Hayo is what you get when you cross an Amazon Echo with a Kinect

Hayo’s pitch video could use some work. It’s stilted and strange and has some trouble conveying precisely what the product does, owing in part to holographic representations of the product’s functionality. It’s clear that the product is different and probably compelling — but it’s not exactly clear what it does.

Earlier this week, I sat down with the company’s co-founders Gisèle Belliot and José Alonso Ybanez Zepeda, along with Uber co-founder-turned-investor Oscar Salazar, to discuss the product. The company’s ramping up for a formal announcement at CES, in tandem with the launch of an Indiegogo campaign, and it’s still working out some of the kinks around contextualizing its product.

We met up at a shared workspace in Manhattan, in a meeting room made up to resemble a living room — except for the big construction paper cutouts of buttons like Play and Pause adhered to different surfaces (another shorthand visualization of the product’s functionality).

By way of shortening this elevator ride, I’d describe the startup thusly: It’s Amazon Echo with a Kinect camera built in. In place of voice commands, you’ve got gestures.

In some ways Hayo is designed to fulfill similar functionality as Amazon’s hardware — a sort of connected home hub that ties together various smart devices — lights, music, thermostat, etc. When you get down to it, the possibilities are really endless when it comes to gesture controls in a three-dimensional space.

The company is, understandably, starting off simply with regards to functionality. At launch, the system will allow the user to designate 10 “buttons” per device. A button here is a point in space — a surface on, say, a wall or table. Each button can be assigned two different functions, which can adjust based on variables like time of day and user.

All of that is chosen during the set-up process. Ybanez Zepeda walked me through a rough demo of the company’s app, which provides a 3D image of the room captured by the Hayo. The user chooses where to place the buttons on that model and determines their functionality based on a list of commands pulled from the devices connected on the network.


In the demo, touching the table in one place started and stopped music via a connected Sonos player. Tapping elsewhere on the table advances tracks. Touching a wall, meanwhile, turns the connected lightbulb on and off. You get the picture. At the moment, the only fully gesture-based functionality is the slider — the user holds their hand in the air (the system flashes a small blue light when spotted), then moves it up or down to adjust things like volume, lighting or temperature.

The full functionality — like pretty much everything else — is very much still in the early stages here. The company will be gauging customer feedback after launch to determine the device’s full suite of functions when it hits retail. Other possibilities include security, like alerting home owners about intruders or setting alerts for unsafe spaces.

At present, the system doesn’t rely on facial recognition for detection — rather, it groups users based on their general size. It’s pretty rudimentary and it’s easy to see how height could ultimately be a problematic differentiator when attempting to distinguish the age of users in order to utilize parental controls. Future functionality could rely on a more complete picture/profile of the user or even distinguish people based on gait.

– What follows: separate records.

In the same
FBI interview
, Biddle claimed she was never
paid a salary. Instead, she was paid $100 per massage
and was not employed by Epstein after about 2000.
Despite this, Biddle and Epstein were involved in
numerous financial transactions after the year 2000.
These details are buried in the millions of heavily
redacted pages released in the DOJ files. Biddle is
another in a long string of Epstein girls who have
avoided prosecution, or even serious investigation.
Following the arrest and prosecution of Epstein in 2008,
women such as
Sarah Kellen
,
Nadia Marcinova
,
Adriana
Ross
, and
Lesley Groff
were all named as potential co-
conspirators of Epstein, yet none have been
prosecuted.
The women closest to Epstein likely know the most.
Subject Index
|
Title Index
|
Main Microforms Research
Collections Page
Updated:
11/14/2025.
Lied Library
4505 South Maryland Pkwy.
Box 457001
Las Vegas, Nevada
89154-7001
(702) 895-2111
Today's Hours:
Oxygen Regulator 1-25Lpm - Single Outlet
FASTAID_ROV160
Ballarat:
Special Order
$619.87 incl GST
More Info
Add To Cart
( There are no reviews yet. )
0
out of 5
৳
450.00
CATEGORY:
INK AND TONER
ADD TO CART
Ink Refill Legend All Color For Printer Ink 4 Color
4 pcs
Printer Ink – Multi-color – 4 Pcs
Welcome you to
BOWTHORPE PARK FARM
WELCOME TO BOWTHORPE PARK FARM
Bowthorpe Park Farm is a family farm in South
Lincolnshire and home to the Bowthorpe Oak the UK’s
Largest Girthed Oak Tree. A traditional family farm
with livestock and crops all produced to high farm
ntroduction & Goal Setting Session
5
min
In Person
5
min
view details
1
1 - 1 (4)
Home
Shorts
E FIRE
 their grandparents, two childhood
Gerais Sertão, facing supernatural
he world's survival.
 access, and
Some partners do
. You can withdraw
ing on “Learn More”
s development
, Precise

Price point will certainly be a factor — after all, a huge part of Alexa’s success was Amazon’s ability to offer up hardware close to cost. Again, we’re still in the early stages, but the company is looking at keeping Hayo “under $300,” an admittedly broad price point — which could potentially be prohibitively expensive the higher up you go.

The product’s success will also depend on how much functionality the device launches with — which will be, in part, up to third-party developers. Gaming could certainly be an option for a 3D camera that detects movement, as we’ve seen in the past. And, of course, the company should probably do something about that video.